We have to test our great insights and see how they work. Big bang cosmology, which could account for cosmic background radiation as the echo of the initial creation of our universe, made better sense.
            So now it’s up to you to test your specific yeses, to “work out your own salvation” (Philippians 3:11). (By the way, it’s clear that this is not working for our salvation because the passage continues with “God is at work among you.”) “Working out” our salvation means that we work out the implications of your salvation. We’ve already declared our big Yes to God and now we work out what that means for us particularly.
            How we do that is the next chapter of testing. 

1 comment:

M Fitzpatrick said...

Greg,

I won't be making the Triad tonight, alas, but I have to say I am impressed by your blog and the topic. Loder's book sounds wonderful, and I have added it to my list of epistemology texts I need to read.

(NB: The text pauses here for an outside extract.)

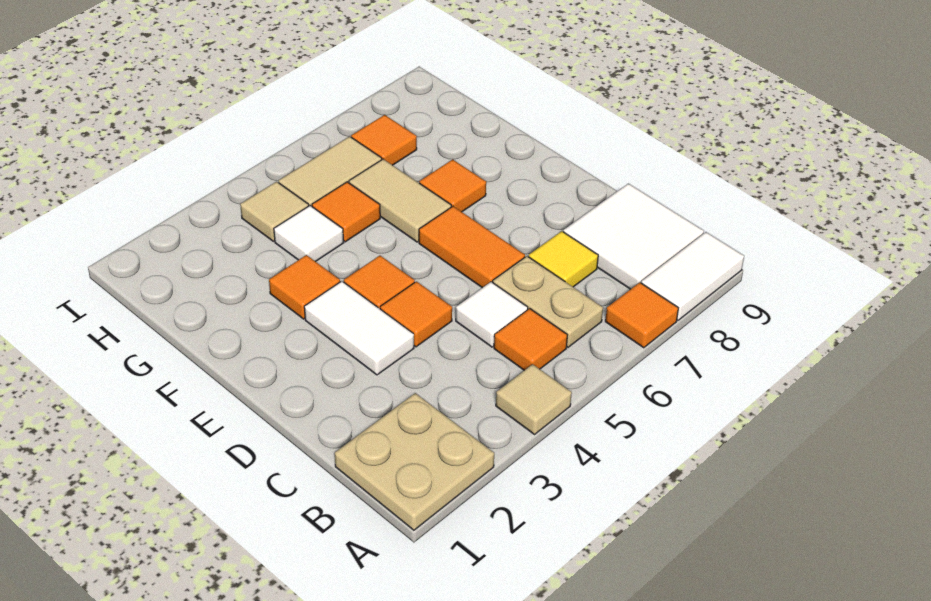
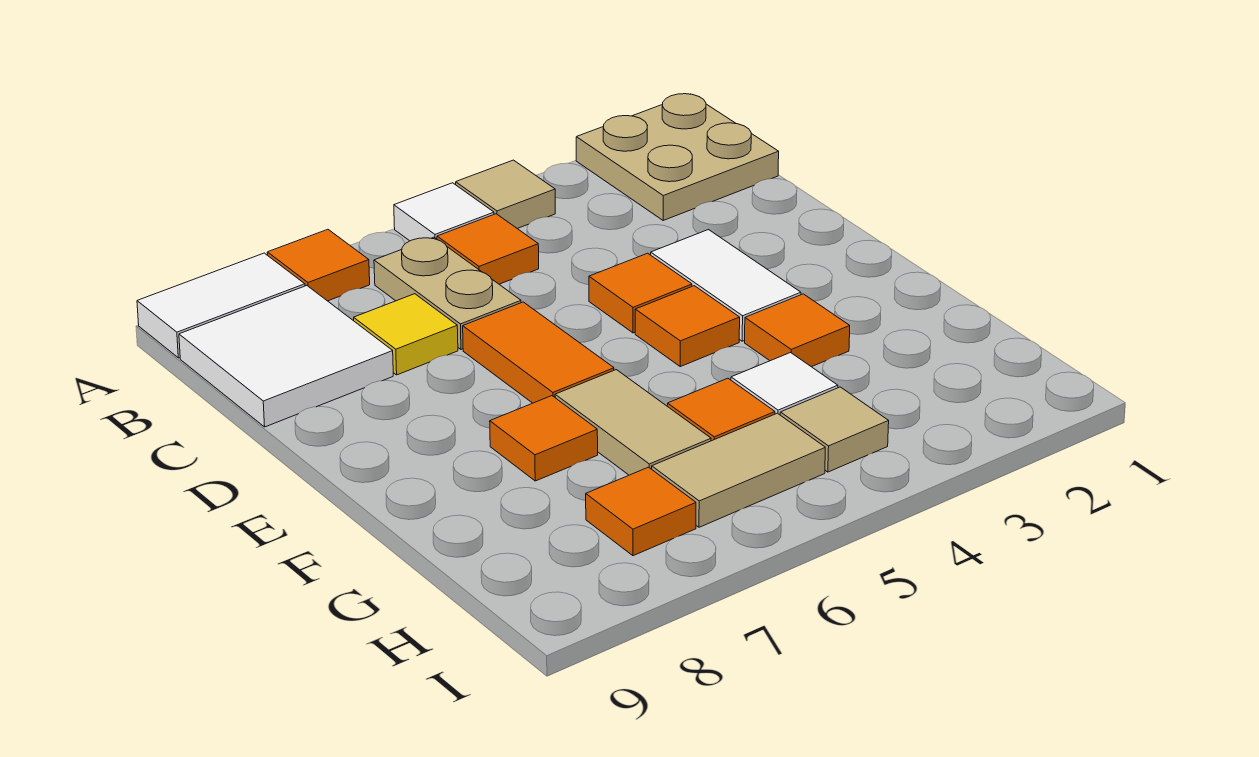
white 1x1 tile [456,282,528,347] -> white 1x1 tile moved to [394,183,494,241]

I love the way your blog starts. "Once we discover our yeses . . . we then must try them out, testing it to see if they work." This sounds just like Whitehead's imaginative flights that are then grounded in reality. Lovely!

I like Loder's schema as well. I completed the "Philosophy of Science" class at Chico State this past semester, and it was really enlightening. I have a lot of opinions on science, and Loder's contribution is a good one. I agree that incoherence can be good. Whitehead has that famous discussion where he talks about the value of false propositions. They don't tell us how the world is, but they do give us insight into how it could be. Similarly, Loder's 'incoherence' is much like Kuhn's 'anomalies.' We notice things about the world that literally don't make sense, and that discovery is actually a very good thing.

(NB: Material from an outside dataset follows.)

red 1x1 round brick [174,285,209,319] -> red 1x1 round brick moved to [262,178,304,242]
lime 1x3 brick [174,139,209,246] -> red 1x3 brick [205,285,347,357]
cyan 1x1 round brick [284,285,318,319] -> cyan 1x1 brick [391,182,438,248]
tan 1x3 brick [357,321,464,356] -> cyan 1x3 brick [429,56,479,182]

I actually think imagination has a far greater role in both science and philosophy than has ever been acknowledged. For me, the four sources of knowledge are experience, reason, imagination and testimony/tradition. For some reason, the whole history of both philosophy and science has been about reason, and very little has been done to show the value of imagination in seeing the structure of reality. Charles Pierce did - he called it abduction. Others have too - I would say that Whitehead's entire work was an incredible imaginative journey. Of course, imagination has to be grounded in reality through experience, but still, it is imagination by which we make the great connections in all human knowledge.

That grounding on reality is what testing is about. But we have to be careful about how much we grant to testing. Testing is important, but our testing is only as good as the testers. The interpretations we draw from what we observe much always be understood as fallible. Something we said yes to for a very long time may have been the linchpin of an entire illusion.

Great post. Hope the discussion goes well tonight.